Una morte nata
dalla sua vita

Qualche settimana fa io e don Fausto ci siamo trovati da soli in attesa che arrivassero gli altri sacerdoti per la riunione mensile. «Che c’è Fausto? Mi sembri stanco…» gli avevo detto. Lui non si apriva molto: parlava sempre degli altri, dei suoi ragazzi, dei carcerati, dei poveri della stazione. Aveva come una ritrosia a lasciarsi andare, come se non volesse che qualcuno gli guardasse dentro. «Sono stanco – rispose – ma contento. Io devo vivere molto intensamente le mie giornate, se voglio star bene con me stesso.

Allora arrivo a sera soddisfatto, anche se non ce la faccio più. O forse proprio per questo».

Era la prima volta in tanti anni che don Fausto non si difendeva. Non mi obbligava a distogliere lo sguardo da lui per vedere gli altri che la sua misericordia e solidarietà metteva sempre in primo piano. In quelle parole ho colto con stupore non solo la forza e il coraggio di don Fausto, ma anche la sua debolezza; ho visto, non solo il benefattore dei poveri, ma un povero in più.

Mi è venuta in mente questa frase nei giorni del mio isolamento da quarantena, quando mi arrivavano resoconti sempre più drammatici del suo stato di salute. Lo avevano mandato a Como e le notizie filtravano con il contagocce…

Scacciavamo dal cuore il pensiero che non l’avremmo più rivisto, come sta capitando a migliaia di bergamaschi con i loro cari. Io poi mi ero convinto che non potesse morire: aveva troppi progetti per la testa e, ultimamente, come sospettando che «il tempo oramai si era fatto breve» volesse esplorare ogni eventualità e mettere a frutto ogni possibilità. Ostinatamente, fino all’ultimo, abbiamo pregato perché Dio, la Madonna e don Bepo facessero il miracolo, anzi no, che gli rendessero ciò che gli spettava di diritto: qualche anno di vita in più in cambio dei tanti anni dedicati a loro e ai poveri.

All’una e mezzo di notte di lunedì 23 marzo, don Dario chiama: «Don Fausto è spirato poco fa» non sono più riuscito a prendere sonno e neppure a pregare. Ho sentito solo un grande vuoto.

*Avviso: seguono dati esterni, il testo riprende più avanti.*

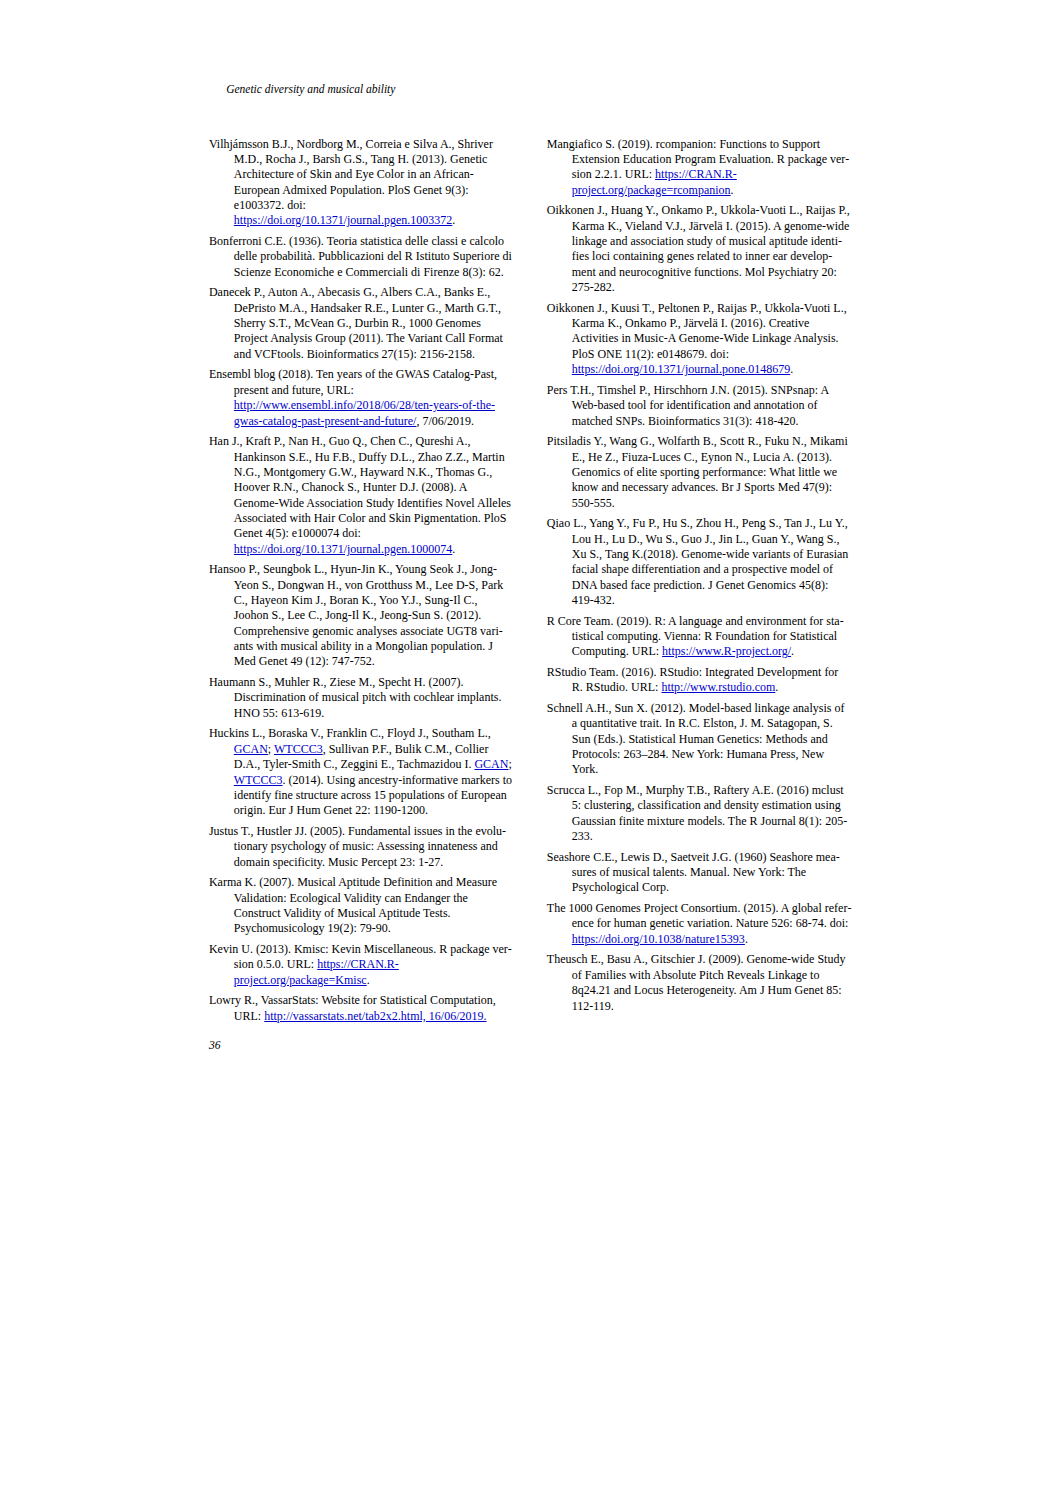Genetic diversity and musical ability
Vilhjámsson B.J., Nordborg M., Correia e Silva A., Shriver M.D., Rocha J., Barsh G.S., Tang H. (2013). Genetic Architecture of Skin and Eye Color in an African-European Admixed Population. PloS Genet 9(3): e1003372. doi: https://doi.org/10.1371/journal.pgen.1003372.
Bonferroni C.E. (1936). Teoria statistica delle classi e calcolo delle probabilità. Pubblicazioni del R Istituto Superiore di Scienze Economiche e Commerciali di Firenze 8(3): 62.
Danecek P., Auton A., Abecasis G., Albers C.A., Banks E., DePristo M.A., Handsaker R.E., Lunter G., Marth G.T., Sherry S.T., McVean G., Durbin R., 1000 Genomes Project Analysis Group (2011). The Variant Call Format and VCFtools. Bioinformatics 27(15): 2156-2158.
Ensembl blog (2018). Ten years of the GWAS Catalog-Past, present and future, URL: http://www.ensembl.info/2018/06/28/ten-years-of-the-gwas-catalog-past-present-and-future/, 7/06/2019.
Han J., Kraft P., Nan H., Guo Q., Chen C., Qureshi A., Hankinson S.E., Hu F.B., Duffy D.L., Zhao Z.Z., Martin N.G., Montgomery G.W., Hayward N.K., Thomas G., Hoover R.N., Chanock S., Hunter D.J. (2008). A Genome-Wide Association Study Identifies Novel Alleles Associated with Hair Color and Skin Pigmentation. PloS Genet 4(5): e1000074 doi: https://doi.org/10.1371/journal.pgen.1000074.
Hansoo P., Seungbok L., Hyun-Jin K., Young Seok J., Jong-Yeon S., Dongwan H., von Grotthuss M., Lee D-S, Park C., Hayeon Kim J., Boran K., Yoo Y.J., Sung-Il C., Joohon S., Lee C., Jong-Il K., Jeong-Sun S. (2012). Comprehensive genomic analyses associate UGT8 variants with musical ability in a Mongolian population. J Med Genet 49 (12): 747-752.
Haumann S., Muhler R., Ziese M., Specht H. (2007). Discrimination of musical pitch with cochlear implants. HNO 55: 613-619.
Huckins L., Boraska V., Franklin C., Floyd J., Southam L., GCAN; WTCCC3, Sullivan P.F., Bulik C.M., Collier D.A., Tyler-Smith C., Zeggini E., Tachmazidou I. GCAN; WTCCC3. (2014). Using ancestry-informative markers to identify fine structure across 15 populations of European origin. Eur J Hum Genet 22: 1190-1200.
Justus T., Hustler JJ. (2005). Fundamental issues in the evolutionary psychology of music: Assessing innateness and domain specificity. Music Percept 23: 1-27.
Karma K. (2007). Musical Aptitude Definition and Measure Validation: Ecological Validity can Endanger the Construct Validity of Musical Aptitude Tests. Psychomusicology 19(2): 79-90.
Kevin U. (2013). Kmisc: Kevin Miscellaneous. R package version 0.5.0. URL: https://CRAN.R-project.org/package=Kmisc.
Lowry R., VassarStats: Website for Statistical Computation, URL: http://vassarstats.net/tab2x2.html, 16/06/2019.
Mangiafico S. (2019). rcompanion: Functions to Support Extension Education Program Evaluation. R package version 2.2.1. URL: https://CRAN.R-project.org/package=rcompanion.
Oikkonen J., Huang Y., Onkamo P., Ukkola-Vuoti L., Raijas P., Karma K., Vieland V.J., Järvelä I. (2015). A genome-wide linkage and association study of musical aptitude identifies loci containing genes related to inner ear development and neurocognitive functions. Mol Psychiatry 20: 275-282.
Oikkonen J., Kuusi T., Peltonen P., Raijas P., Ukkola-Vuoti L., Karma K., Onkamo P., Järvelä I. (2016). Creative Activities in Music-A Genome-Wide Linkage Analysis. PloS ONE 11(2): e0148679. doi: https://doi.org/10.1371/journal.pone.0148679.
Pers T.H., Timshel P., Hirschhorn J.N. (2015). SNPsnap: A Web-based tool for identification and annotation of matched SNPs. Bioinformatics 31(3): 418-420.
Pitsiladis Y., Wang G., Wolfarth B., Scott R., Fuku N., Mikami E., He Z., Fiuza-Luces C., Eynon N., Lucia A. (2013). Genomics of elite sporting performance: What little we know and necessary advances. Br J Sports Med 47(9): 550-555.
Qiao L., Yang Y., Fu P., Hu S., Zhou H., Peng S., Tan J., Lu Y., Lou H., Lu D., Wu S., Guo J., Jin L., Guan Y., Wang S., Xu S., Tang K.(2018). Genome-wide variants of Eurasian facial shape differentiation and a prospective model of DNA based face prediction. J Genet Genomics 45(8): 419-432.
R Core Team. (2019). R: A language and environment for statistical computing. Vienna: R Foundation for Statistical Computing. URL: https://www.R-project.org/.
RStudio Team. (2016). RStudio: Integrated Development for R. RStudio. URL: http://www.rstudio.com.
Schnell A.H., Sun X. (2012). Model-based linkage analysis of a quantitative trait. In R.C. Elston, J. M. Satagopan, S. Sun (Eds.). Statistical Human Genetics: Methods and Protocols: 263–284. New York: Humana Press, New York.
Scrucca L., Fop M., Murphy T.B., Raftery A.E. (2016) mclust 5: clustering, classification and density estimation using Gaussian finite mixture models. The R Journal 8(1): 205-233.
Seashore C.E., Lewis D., Saetveit J.G. (1960) Seashore measures of musical talents. Manual. New York: The Psychological Corp.
The 1000 Genomes Project Consortium. (2015). A global reference for human genetic variation. Nature 526: 68-74. doi: https://doi.org/10.1038/nature15393.
Theusch E., Basu A., Gitschier J. (2009). Genome-wide Study of Families with Absolute Pitch Reveals Linkage to 8q24.21 and Locus Heterogeneity. Am J Hum Genet 85: 112-119.
36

Poi d’improvviso mi è venuto in mente un frammento di Rainer Maria Rilke: «O Dio, dona a ognuno la sua morte. Una morte nata dalla sua vita». E poco a poco ho capito. Cos’ha cercato Don Fausto più di tutto nella sua vita di uomo e di prete? Ha cercato l’altro, che è il povero, l’ultimo, il giovane in disagio, il carcerato, il barbone. Li ha cercati perché in loro vedeva il volto di Dio, quel Dio che lui non ha mai smesso di cercare, da uomo di fede quale era. Ha continuato a farlo anche quando ai primi giorni di marzo una febbre fastidiosa ha cominciato a perseguitarlo: è dovuto crollare per convincersi a mettersi a letto e quando ha saputo che in carcere era in atto una rivolta, voleva a tutti i costi andarci per sedare gli animi. Sono stati giorni fatali che forse hanno fatto la differenza tra la vita e la morte. Ma la morte aveva già messo radici nella sua vita ed è fiorita come ultima, estrema e splendida testimonianza di fedeltà a Dio e di amore al prossimo. Fausto è vissuto con i poveri e per i poveri e poco a poco ha imparato ad essere povero come loro.

Il Signore gli ha dato la morte da Coronavirus che ai nostri occhi è la peggiore, ma che ai suoi occhi divini è il coronamento di tutta la sua vita. In meno di un anno il Signore ci ha portato via i nostri due preti di punta, i migliori: don Fausto Resmini e don Roberto Pennati. Siamo rimasti uno sparuto gruppo di sacerdoti, ma anche così sappiamo che «Dio non toglie mai una gioia ai suoi figli, se non per prepararne una più grande» (Promessi Sposi). E siamo certi che con loro due lassù in Paradiso, il Patronato continuerà ad essere in buone mani.